Monash experts join obesity fight

27 August 2008

Mobile phone
Professor Michael Cowley, Deputy Vice-Chancellor (Research) Professor Edwina Cornish, consulting psychologist Dr Judith Paphazy, actor Sigrid Thornton, Dr Justen O'Connor, and Dr Michelle Haby.

Australia's obesity epidemic required responses from government, the medical profession, schools, parents and children themselves, if it was to be brought under control, a Monash Research Month forum at Federation Square was told.

With up to 25 per cent of Australian children obese or overweight, the nation was facing a long-term health crisis because of the increased risk of chronic illnesses - such as diabetes and heart disease - that obesity carried with it.

Monash lecturer Dr Justen O'Connor said the health costs of treating diabetes sufferers alone were projected to increase by 400 per cent over the next 30 years because of high rates of obesity in today's school children.

Dr O'Connor, a lecturer in the Education Faculty at the Peninsula campus argued that the bulk of Australia's health budget was spent on "downstream" hospital services rather than on "upstream" disease prevention programs.

"Rather than rescuing and resuscitating people after they have fallen in the river we should be trying to stop people falling in the river in the first place," Dr O'Connor said.

But Dr O'Connor said obesity was more complex than an "energy in-energy out" equation and schools were unfairly targeted as a community resource where a strict exercise and diet regime could be enforced.

"The solutions don't lie neatly within the health sector, or the education sector. The problem has to be tackled at the top and the bottom and across the whole community."

Obesity researcher Professor Michael Cowley said a social marketing campaign against obesity, themed on anti-smoking campaigns, was not straight forward because of the social and economic complexities of obesity.

"If you stigmatise overweight children you could create a bigger problem and turn a large group of teenagers into anorexics. Being overweight in itself is not a problem, but it can lead to other illnesses."

Professor Cowley spoke against using hunger suppressing drugs on children but strongly advocated exercise and healthy diet and said schools should play a larger role.

"Exercise is one therapy that you can guarantee will work and there are no risks associated with it."

Both experts supported the Stephanie Alexander school garden project as a model that empowered children to make informed choices about foods.

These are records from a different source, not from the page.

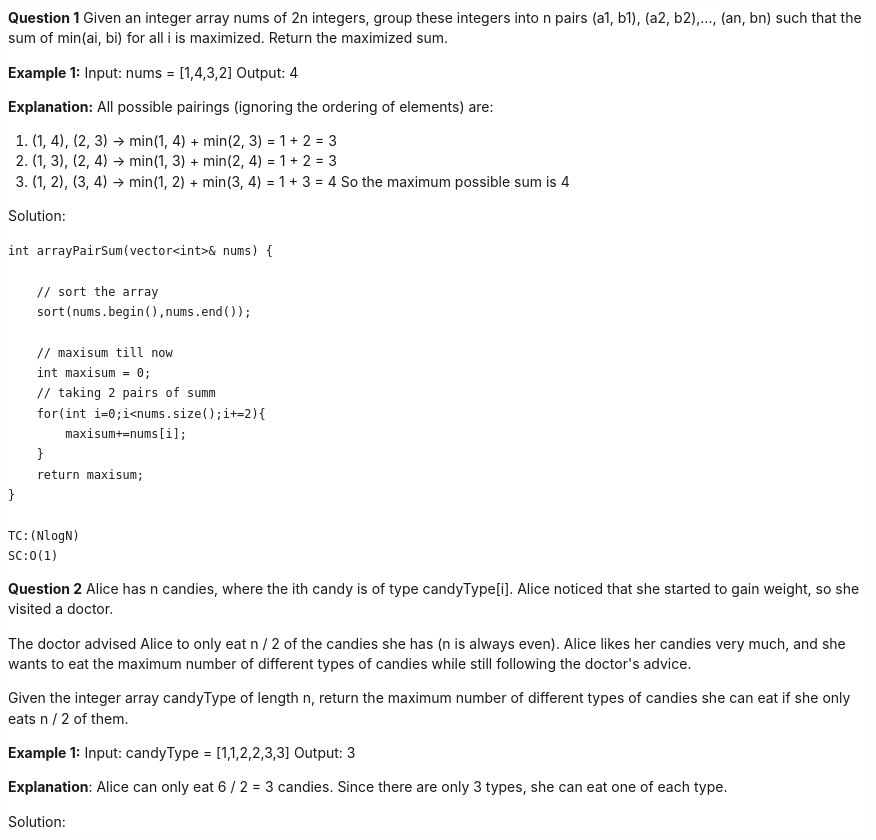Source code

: **Question 1**
Given an integer array nums of 2n integers, group these integers into n pairs (a1, b1), (a2, b2),..., (an, bn) such that the sum of min(ai, bi) for all i is maximized. Return the maximized sum.

**Example 1:**
Input: nums = [1,4,3,2]
Output: 4

**Explanation:** All possible pairings (ignoring the ordering of elements) are:

1. (1, 4), (2, 3) -> min(1, 4) + min(2, 3) = 1 + 2 = 3
2. (1, 3), (2, 4) -> min(1, 3) + min(2, 4) = 1 + 2 = 3
3. (1, 2), (3, 4) -> min(1, 2) + min(3, 4) = 1 + 3 = 4
   So the maximum possible sum is 4

Solution:

```
int arrayPairSum(vector<int>& nums) {

    // sort the array
    sort(nums.begin(),nums.end());

    // maxisum till now
    int maxisum = 0;
    // taking 2 pairs of summ
    for(int i=0;i<nums.size();i+=2){
        maxisum+=nums[i];
    }
    return maxisum;
}

TC:(NlogN)
SC:O(1)

```

**Question 2**
Alice has n candies, where the ith candy is of type candyType[i]. Alice noticed that she started to gain weight, so she visited a doctor.

The doctor advised Alice to only eat n / 2 of the candies she has (n is always even). Alice likes her candies very much, and she wants to eat the maximum number of different types of candies while still following the doctor's advice.

Given the integer array candyType of length n, return the maximum number of different types of candies she can eat if she only eats n / 2 of them.

**Example 1:**
Input: candyType = [1,1,2,2,3,3]
Output: 3

**Explanation**: Alice can only eat 6 / 2 = 3 candies. Since there are only 3 types, she can eat one of each type.

Solution:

The project creates vegetable gardens in primary schools that children plant, nurture and harvest, learning about healthy foods and nutrition along the way.

Department of Human Services policy analyst Dr Michelle Haby said the regulation of television advertising of junk food had to be included in the debate, as did town planning, so that children could safely walk or cycle to school.

The State Government's Go For Your Life campaign was endorsed as a program that reached across sectors and gave advice on healthy eating and exercise at a grass-roots level.

The forum heard that the chaperone-style Walking School Bus program had been scrapped by the State government because it was not cost effective and reinforced perceptions that neighbourhoods were not safe for children.

About 200 people attended the lecture, one of several in a Monash Research Month program. The forum was moderated by actor and community arts advocate Sigrid Thornton.